The move followed a Calcutta High Court order in response to the plea of the victim’s parents that the post-mortem be done at a central government-run facility.
The girl, a Class IV student, was allegedly raped and killed on Friday night.
Calcutta High Court on Sunday ordered that the autopsy of the girl be carried out by doctors of AIIMS Kalyani at the JNM Hospital if the central medical facility (AIIMS) did not have the infrastucture to carry out the post-mortem.
The autopsy, which took around four hours, was supervised by Ajay Mullick, medical superintendent of AIIMS Kalyani, while the entire process was overseen by additional chief judicial magistrate, Baruipur.

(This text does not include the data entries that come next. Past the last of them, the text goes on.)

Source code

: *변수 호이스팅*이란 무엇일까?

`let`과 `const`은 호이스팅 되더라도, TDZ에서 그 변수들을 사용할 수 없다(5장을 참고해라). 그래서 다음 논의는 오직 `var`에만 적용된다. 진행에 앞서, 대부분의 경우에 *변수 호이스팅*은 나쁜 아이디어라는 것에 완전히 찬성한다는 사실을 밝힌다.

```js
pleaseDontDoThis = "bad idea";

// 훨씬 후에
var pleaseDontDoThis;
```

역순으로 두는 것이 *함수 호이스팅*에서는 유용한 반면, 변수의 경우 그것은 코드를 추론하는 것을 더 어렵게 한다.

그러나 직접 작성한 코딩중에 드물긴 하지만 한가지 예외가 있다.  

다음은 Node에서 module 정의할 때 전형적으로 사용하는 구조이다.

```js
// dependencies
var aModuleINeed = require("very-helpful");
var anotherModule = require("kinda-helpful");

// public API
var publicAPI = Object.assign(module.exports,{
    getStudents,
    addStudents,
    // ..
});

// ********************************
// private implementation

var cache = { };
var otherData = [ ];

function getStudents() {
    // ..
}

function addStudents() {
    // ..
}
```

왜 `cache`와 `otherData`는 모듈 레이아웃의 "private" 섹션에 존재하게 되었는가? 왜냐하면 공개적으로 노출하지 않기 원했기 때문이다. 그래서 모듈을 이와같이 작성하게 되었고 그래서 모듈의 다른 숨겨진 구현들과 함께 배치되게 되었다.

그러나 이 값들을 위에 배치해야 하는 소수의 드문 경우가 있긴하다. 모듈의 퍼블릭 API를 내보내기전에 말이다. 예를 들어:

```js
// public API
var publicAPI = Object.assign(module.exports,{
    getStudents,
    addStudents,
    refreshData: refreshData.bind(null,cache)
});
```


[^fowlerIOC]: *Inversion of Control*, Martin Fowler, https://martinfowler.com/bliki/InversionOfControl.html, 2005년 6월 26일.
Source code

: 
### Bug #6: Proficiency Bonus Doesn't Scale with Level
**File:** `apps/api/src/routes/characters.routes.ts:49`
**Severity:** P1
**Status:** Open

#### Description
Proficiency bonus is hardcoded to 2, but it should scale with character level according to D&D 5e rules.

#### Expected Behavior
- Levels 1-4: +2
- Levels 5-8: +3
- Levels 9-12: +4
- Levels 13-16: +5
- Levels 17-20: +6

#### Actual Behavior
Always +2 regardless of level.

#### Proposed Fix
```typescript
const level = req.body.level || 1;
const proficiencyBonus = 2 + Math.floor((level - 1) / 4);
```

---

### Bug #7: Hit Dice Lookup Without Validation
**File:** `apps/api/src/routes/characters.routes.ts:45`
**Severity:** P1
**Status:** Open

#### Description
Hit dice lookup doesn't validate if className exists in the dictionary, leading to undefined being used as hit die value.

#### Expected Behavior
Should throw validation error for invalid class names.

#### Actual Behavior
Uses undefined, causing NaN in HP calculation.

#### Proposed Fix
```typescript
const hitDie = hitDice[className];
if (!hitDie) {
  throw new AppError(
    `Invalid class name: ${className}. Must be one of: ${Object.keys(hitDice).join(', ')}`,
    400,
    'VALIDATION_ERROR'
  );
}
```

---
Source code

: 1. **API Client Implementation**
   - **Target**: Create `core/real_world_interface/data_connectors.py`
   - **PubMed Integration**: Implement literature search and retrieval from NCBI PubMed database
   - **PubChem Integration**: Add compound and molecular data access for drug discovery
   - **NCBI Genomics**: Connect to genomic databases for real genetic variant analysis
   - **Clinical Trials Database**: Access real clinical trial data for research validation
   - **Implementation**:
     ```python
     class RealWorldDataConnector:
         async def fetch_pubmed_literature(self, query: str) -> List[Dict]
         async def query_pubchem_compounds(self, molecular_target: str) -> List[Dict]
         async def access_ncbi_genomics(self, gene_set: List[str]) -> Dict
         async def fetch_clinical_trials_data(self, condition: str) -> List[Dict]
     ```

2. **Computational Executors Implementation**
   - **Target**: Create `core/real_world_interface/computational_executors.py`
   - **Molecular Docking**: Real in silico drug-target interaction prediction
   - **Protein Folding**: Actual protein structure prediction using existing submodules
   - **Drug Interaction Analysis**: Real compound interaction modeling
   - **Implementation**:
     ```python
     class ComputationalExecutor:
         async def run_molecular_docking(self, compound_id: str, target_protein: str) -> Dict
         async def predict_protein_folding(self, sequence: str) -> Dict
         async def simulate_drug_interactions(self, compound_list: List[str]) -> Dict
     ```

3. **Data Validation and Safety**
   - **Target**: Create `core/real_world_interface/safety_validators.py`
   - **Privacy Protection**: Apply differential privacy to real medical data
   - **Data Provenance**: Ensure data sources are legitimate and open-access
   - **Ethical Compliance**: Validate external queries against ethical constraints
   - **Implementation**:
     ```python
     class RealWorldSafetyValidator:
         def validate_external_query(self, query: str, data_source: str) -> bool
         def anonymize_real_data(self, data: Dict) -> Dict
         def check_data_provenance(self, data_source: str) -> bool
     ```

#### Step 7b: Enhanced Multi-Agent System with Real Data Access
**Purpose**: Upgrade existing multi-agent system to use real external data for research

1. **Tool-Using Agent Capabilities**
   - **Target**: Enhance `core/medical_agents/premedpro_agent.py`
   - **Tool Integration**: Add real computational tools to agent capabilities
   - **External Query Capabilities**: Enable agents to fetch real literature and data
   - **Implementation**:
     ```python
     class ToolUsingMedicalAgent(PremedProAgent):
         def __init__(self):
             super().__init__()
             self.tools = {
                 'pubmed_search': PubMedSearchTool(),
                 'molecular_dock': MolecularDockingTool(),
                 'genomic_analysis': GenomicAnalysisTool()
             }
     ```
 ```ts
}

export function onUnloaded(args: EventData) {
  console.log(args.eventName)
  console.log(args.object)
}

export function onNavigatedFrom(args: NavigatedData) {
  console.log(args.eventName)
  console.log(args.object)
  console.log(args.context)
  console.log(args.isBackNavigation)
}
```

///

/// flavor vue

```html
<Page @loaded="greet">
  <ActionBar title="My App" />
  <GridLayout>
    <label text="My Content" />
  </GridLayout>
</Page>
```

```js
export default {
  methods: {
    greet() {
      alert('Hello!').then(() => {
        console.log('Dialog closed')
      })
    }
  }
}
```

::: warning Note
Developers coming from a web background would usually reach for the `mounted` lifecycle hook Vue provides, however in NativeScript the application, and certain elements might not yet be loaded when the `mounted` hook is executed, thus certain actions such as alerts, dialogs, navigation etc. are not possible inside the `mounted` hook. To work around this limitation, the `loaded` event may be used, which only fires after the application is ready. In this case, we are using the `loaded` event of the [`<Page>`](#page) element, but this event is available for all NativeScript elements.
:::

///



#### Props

Mullick, however, refused to speak to the media since the matter was “sub judice”.
However, sources said that AIIMS doctors have told the police that initially the post-mortem suggested that the girl had been strangled and killed.
On Monday, the body of the victim arrived from Kantapukur morgue in Calcutta to the autopsy unit of JNM Hospital in Kalyani under tight security around 10am. The AIIMS team started the autopsy at noon and concluded it around 4pm.
The AIIMS team left the JNM Hospital autopsy unit at 4.30pm, while the police took away the body for its onward journey to Jaynagar at 5pm. The entire process, from the arrival of the body to the time it left, was videographed.
As the autopsy was carried out, supporters of the CPM, the BJP and the ISF staged demonstrations outside the hospital, demanding justice for the victim.
Police had a tough time managing angry political workers demanding the resignation of the chief minister Mamata Banerjee and accusing her government of running a lawless state.
BJP’s Kalyani MLA Ambika Roy lashed out at the Trinamul-led Bengal government: “The state has been passing through anarchy, and people who have so far shown much patience with this government now want it to go.”
In Jaynagar, a team of forensic experts visited the crime scene Mahismari on Monday, three days after the alleged incident, to collect samples. The team also visited the police camp that was set on fire by a mob.
The delay in sending the forensic team and the alleged inaction of the police kept Mahishmari on the boil.
Throughout Monday, people awaited the victim’s body to reach the village.
While the body was on the way to the village in the evening, Mahismari villagers staged an agitation demanding justice for the girl. Women with candles and torches blocked roads with the call to reclaim the night and demand justice for the minor victim and punishment for the cops for alleged inaction.
“If the police had shown alacrity (in finding the child when she went missing), her life would have been saved. The guilty cops will have to be punished. Like in the case of RG Kar, here too we will fight for justice,” a Mahismari villager said.